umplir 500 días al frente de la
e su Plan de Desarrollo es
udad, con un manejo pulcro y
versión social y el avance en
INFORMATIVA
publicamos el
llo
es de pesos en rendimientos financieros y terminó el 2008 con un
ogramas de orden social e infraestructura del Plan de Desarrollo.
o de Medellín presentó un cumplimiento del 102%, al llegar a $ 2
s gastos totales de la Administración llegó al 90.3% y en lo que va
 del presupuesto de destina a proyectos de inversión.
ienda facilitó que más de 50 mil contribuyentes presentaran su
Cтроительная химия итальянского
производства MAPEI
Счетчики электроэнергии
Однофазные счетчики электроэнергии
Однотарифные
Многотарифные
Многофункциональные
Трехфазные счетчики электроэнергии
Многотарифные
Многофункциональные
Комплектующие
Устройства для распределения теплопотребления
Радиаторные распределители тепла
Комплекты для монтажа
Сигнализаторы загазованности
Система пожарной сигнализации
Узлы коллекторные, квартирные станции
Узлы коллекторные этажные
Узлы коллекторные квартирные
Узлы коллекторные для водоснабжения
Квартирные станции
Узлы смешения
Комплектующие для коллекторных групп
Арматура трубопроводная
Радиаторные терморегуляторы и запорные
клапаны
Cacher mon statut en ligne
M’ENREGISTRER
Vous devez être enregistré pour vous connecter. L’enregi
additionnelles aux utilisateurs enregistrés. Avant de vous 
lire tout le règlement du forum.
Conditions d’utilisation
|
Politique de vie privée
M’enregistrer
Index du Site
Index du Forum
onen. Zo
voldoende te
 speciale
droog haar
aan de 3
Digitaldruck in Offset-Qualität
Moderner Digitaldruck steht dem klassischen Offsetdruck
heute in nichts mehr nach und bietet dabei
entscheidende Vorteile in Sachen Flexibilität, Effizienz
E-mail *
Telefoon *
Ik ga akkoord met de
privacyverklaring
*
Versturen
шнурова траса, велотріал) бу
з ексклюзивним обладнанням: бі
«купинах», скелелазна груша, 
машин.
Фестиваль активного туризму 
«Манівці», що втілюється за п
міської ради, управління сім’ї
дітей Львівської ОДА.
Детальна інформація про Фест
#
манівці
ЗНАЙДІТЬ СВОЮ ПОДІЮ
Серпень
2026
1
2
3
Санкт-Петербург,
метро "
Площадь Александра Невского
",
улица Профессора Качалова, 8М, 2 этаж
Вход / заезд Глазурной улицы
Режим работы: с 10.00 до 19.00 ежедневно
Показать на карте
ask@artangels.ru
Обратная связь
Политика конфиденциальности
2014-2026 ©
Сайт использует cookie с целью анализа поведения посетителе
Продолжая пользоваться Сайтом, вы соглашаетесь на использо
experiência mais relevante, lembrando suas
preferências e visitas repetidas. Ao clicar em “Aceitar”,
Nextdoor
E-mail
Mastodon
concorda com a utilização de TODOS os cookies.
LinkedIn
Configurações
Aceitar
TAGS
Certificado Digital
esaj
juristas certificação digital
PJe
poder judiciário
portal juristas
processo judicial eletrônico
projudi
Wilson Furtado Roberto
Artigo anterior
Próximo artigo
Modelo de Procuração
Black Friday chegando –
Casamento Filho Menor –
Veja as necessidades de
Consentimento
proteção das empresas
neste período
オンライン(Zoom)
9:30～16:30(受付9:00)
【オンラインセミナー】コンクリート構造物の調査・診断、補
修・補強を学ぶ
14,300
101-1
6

### ACTION ITEM
Reproduce all of the lines above, keeping each one unchanged.

### EXERCISE ANSWER
umplir 500 días al frente de la
e su Plan de Desarrollo es
udad, con un manejo pulcro y
versión social y el avance en
INFORMATIVA
publicamos el
llo
es de pesos en rendimientos financieros y terminó el 2008 con un
ogramas de orden social e infraestructura del Plan de Desarrollo.
o de Medellín presentó un cumplimiento del 102%, al llegar a $ 2
s gastos totales de la Administración llegó al 90.3% y en lo que va
 del presupuesto de destina a proyectos de inversión.
ienda facilitó que más de 50 mil contribuyentes presentaran su
Cтроительная химия итальянского
производства MAPEI
Счетчики электроэнергии
Однофазные счетчики электроэнергии
Однотарифные
Многотарифные
Многофункциональные
Трехфазные счетчики электроэнергии
Многотарифные
Многофункциональные
Комплектующие
Устройства для распределения теплопотребления
Радиаторные распределители тепла
Комплекты для монтажа
Сигнализаторы загазованности
Система пожарной сигнализации
Узлы коллекторные, квартирные станции
Узлы коллекторные этажные
Узлы коллекторные квартирные
Узлы коллекторные для водоснабжения
Квартирные станции
Узлы смешения
Комплектующие для коллекторных групп
Арматура трубопроводная
Радиаторные терморегуляторы и запорные
клапаны
Cacher mon statut en ligne
M’ENREGISTRER
Vous devez être enregistré pour vous connecter. L’enregi
additionnelles aux utilisateurs enregistrés. Avant de vous 
lire tout le règlement du forum.
Conditions d’utilisation
|
Politique de vie privée
M’enregistrer
Index du Site
Index du Forum
onen. Zo
voldoende te
 speciale
droog haar
aan de 3
Digitaldruck in Offset-Qualität
Moderner Digitaldruck steht dem klassischen Offsetdruck
heute in nichts mehr nach und bietet dabei
entscheidende Vorteile in Sachen Flexibilität, Effizienz
E-mail *
Telefoon *
Ik ga akkoord met de
privacyverklaring
*
Versturen
шнурова траса, велотріал) бу
з ексклюзивним обладнанням: бі
«купинах», скелелазна груша, 
машин.
Фестиваль активного туризму 
«Манівці», що втілюється за п
міської ради, управління сім’ї
дітей Львівської ОДА.
Детальна інформація про Фест
#
манівці
ЗНАЙДІТЬ СВОЮ ПОДІЮ
Серпень
2026
1
2
3
Санкт-Петербург,
метро "
Площадь Александра Невского
",
улица Профессора Качалова, 8М, 2 этаж
Вход / заезд Глазурной улицы
Режим работы: с 10.00 до 19.00 ежедневно
Показать на карте
ask@artangels.ru
Обратная связь
Политика конфиденциальности
2014-2026 ©
Сайт использует cookie с целью анализа поведения посетителе
Продолжая пользоваться Сайтом, вы соглашаетесь на использо
experiência mais relevante, lembrando suas
preferências e visitas repetidas. Ao clicar em “Aceitar”,
Nextdoor
E-mail
Mastodon
concorda com a utilização de TODOS os cookies.
LinkedIn
Configurações
Aceitar
TAGS
Certificado Digital
esaj
juristas certificação digital
PJe
poder judiciário
portal juristas
processo judicial eletrônico
projudi
Wilson Furtado Roberto
Artigo anterior
Próximo artigo
Modelo de Procuração
Black Friday chegando –
Casamento Filho Menor –
Veja as necessidades de
Consentimento
proteção das empresas
neste período
オンライン(Zoom)
9:30～16:30(受付9:00)
【オンラインセミナー】コンクリート構造物の調査・診断、補
修・補強を学ぶ
14,300
101-1
6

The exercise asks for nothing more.